### WHAT IS NEEDED:
Using the listing below, retype exactly the lines starting at the one with "THAN ACTUAL OUT-OF-POCKET EXPENSES NOT TO" and ending at the one with "loss or liability", and include both.
*** SUPPLIED RECORDS
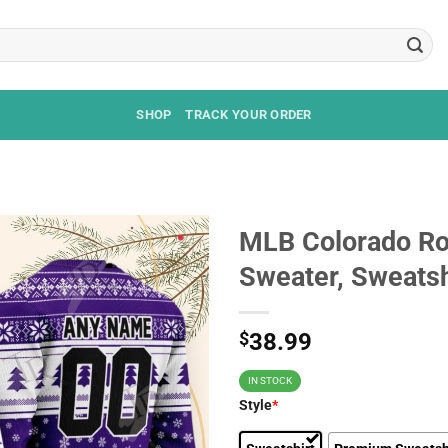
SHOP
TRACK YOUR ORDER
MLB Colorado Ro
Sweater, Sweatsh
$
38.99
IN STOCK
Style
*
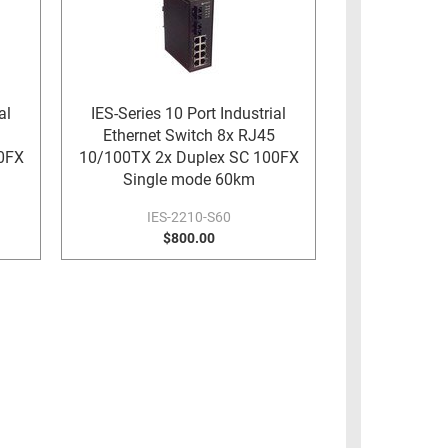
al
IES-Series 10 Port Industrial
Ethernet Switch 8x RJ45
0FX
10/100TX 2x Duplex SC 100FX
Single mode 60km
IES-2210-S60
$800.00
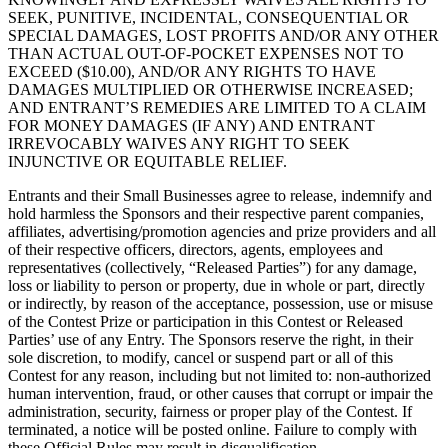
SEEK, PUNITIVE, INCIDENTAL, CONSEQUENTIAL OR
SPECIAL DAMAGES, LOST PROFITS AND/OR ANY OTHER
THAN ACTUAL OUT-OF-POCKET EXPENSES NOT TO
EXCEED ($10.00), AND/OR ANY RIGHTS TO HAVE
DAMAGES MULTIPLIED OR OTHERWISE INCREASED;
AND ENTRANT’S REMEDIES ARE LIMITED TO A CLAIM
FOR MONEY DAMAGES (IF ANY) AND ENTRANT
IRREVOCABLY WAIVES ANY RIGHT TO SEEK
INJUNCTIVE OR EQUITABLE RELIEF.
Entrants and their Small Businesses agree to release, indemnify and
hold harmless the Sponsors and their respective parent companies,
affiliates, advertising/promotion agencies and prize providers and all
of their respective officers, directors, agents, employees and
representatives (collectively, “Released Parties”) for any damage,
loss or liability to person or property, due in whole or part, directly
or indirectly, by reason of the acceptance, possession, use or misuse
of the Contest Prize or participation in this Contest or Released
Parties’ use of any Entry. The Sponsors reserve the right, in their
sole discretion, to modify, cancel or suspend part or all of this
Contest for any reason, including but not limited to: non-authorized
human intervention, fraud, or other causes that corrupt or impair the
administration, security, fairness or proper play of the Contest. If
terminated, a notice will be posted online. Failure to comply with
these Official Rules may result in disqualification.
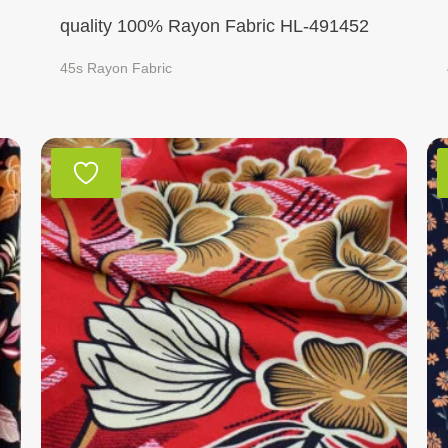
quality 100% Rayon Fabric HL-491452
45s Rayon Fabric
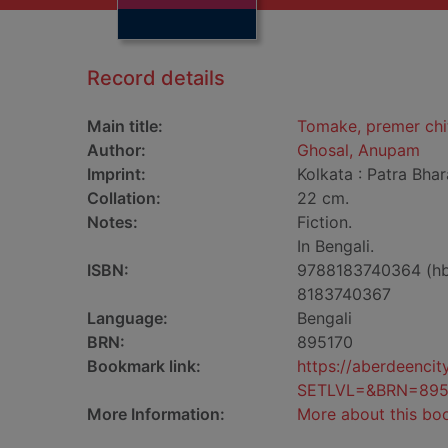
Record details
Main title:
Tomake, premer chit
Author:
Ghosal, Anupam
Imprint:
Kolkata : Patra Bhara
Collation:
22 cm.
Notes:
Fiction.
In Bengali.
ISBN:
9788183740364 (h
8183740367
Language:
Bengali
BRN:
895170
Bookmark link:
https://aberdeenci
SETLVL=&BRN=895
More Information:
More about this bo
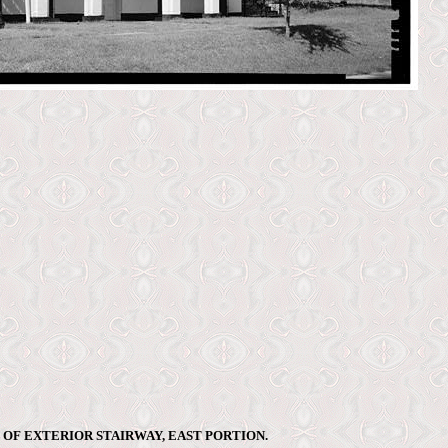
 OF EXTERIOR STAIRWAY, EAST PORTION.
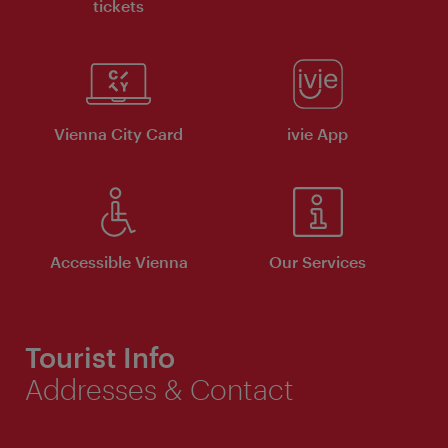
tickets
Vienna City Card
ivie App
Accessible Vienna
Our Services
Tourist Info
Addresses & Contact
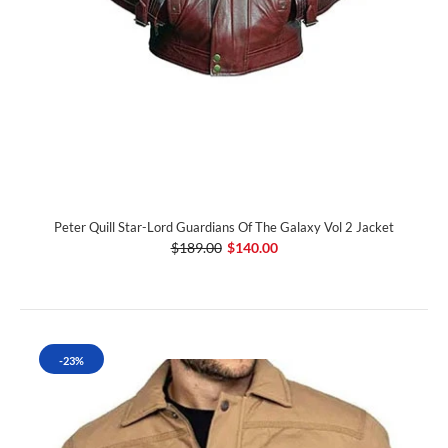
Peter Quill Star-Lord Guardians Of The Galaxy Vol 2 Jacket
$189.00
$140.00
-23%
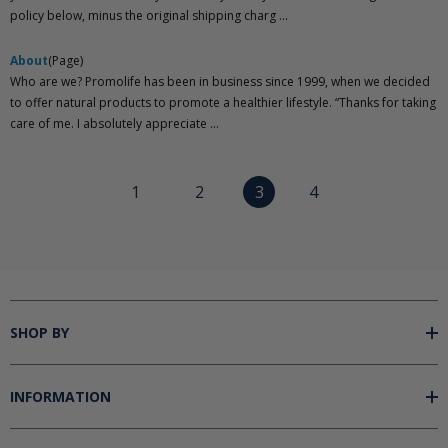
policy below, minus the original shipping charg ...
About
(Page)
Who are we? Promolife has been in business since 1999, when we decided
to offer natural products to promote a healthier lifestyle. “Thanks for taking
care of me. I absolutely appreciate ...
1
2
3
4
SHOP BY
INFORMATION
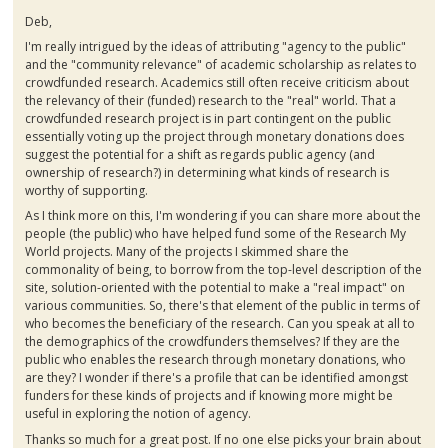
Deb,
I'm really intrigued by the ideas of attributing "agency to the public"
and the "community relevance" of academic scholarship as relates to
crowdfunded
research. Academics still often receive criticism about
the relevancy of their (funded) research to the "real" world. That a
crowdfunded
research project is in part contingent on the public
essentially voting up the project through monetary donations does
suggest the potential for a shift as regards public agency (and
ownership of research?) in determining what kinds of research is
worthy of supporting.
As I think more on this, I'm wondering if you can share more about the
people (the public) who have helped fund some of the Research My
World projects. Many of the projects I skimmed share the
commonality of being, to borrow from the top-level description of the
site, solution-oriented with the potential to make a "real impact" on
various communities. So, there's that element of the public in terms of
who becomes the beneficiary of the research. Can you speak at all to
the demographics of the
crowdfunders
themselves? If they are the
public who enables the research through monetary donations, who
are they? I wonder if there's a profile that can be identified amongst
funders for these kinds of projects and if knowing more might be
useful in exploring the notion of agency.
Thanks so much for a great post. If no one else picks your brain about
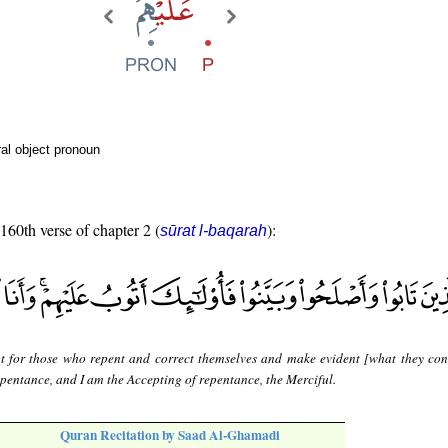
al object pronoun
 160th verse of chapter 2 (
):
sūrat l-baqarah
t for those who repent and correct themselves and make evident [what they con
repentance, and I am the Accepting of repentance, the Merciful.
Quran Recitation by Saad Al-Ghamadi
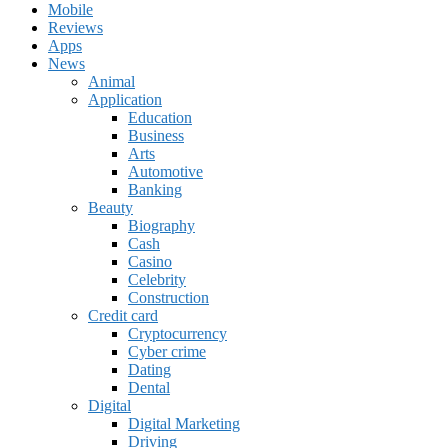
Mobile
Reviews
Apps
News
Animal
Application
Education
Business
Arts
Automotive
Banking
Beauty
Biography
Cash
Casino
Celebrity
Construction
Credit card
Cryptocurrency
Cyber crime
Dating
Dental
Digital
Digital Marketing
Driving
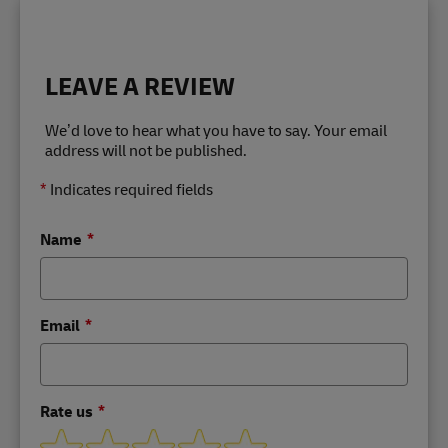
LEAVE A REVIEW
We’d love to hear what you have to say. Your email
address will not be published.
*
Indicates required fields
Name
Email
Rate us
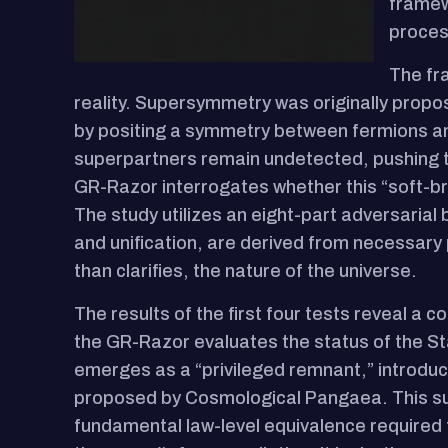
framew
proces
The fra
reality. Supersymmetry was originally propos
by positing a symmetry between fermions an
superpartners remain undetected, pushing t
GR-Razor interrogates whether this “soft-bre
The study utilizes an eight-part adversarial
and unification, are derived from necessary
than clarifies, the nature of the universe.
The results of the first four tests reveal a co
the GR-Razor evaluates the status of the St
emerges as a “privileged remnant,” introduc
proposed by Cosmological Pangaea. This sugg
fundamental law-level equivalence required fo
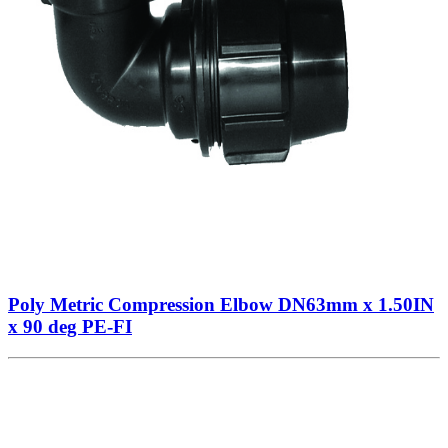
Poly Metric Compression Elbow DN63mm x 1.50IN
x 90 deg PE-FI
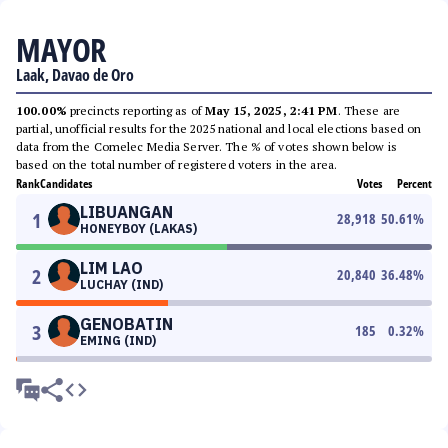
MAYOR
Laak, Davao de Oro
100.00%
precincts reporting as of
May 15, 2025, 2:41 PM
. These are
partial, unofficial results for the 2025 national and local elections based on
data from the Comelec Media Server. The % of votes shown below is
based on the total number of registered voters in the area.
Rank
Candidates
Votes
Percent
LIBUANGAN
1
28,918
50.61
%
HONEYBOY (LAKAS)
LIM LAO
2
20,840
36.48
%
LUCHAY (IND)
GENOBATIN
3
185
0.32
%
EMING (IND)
******
### RESPONSE BOX:
THAN ACTUAL OUT-OF-POCKET EXPENSES NOT TO
EXCEED ($10.00), AND/OR ANY RIGHTS TO HAVE
DAMAGES MULTIPLIED OR OTHERWISE INCREASED;
AND ENTRANT’S REMEDIES ARE LIMITED TO A CLAIM
FOR MONEY DAMAGES (IF ANY) AND ENTRANT
IRREVOCABLY WAIVES ANY RIGHT TO SEEK
INJUNCTIVE OR EQUITABLE RELIEF.
Entrants and their Small Businesses agree to release, indemnify and
hold harmless the Sponsors and their respective parent companies,
affiliates, advertising/promotion agencies and prize providers and all
of their respective officers, directors, agents, employees and
representatives (collectively, “Released Parties”) for any damage,
loss or liability to person or property, due in whole or part, directly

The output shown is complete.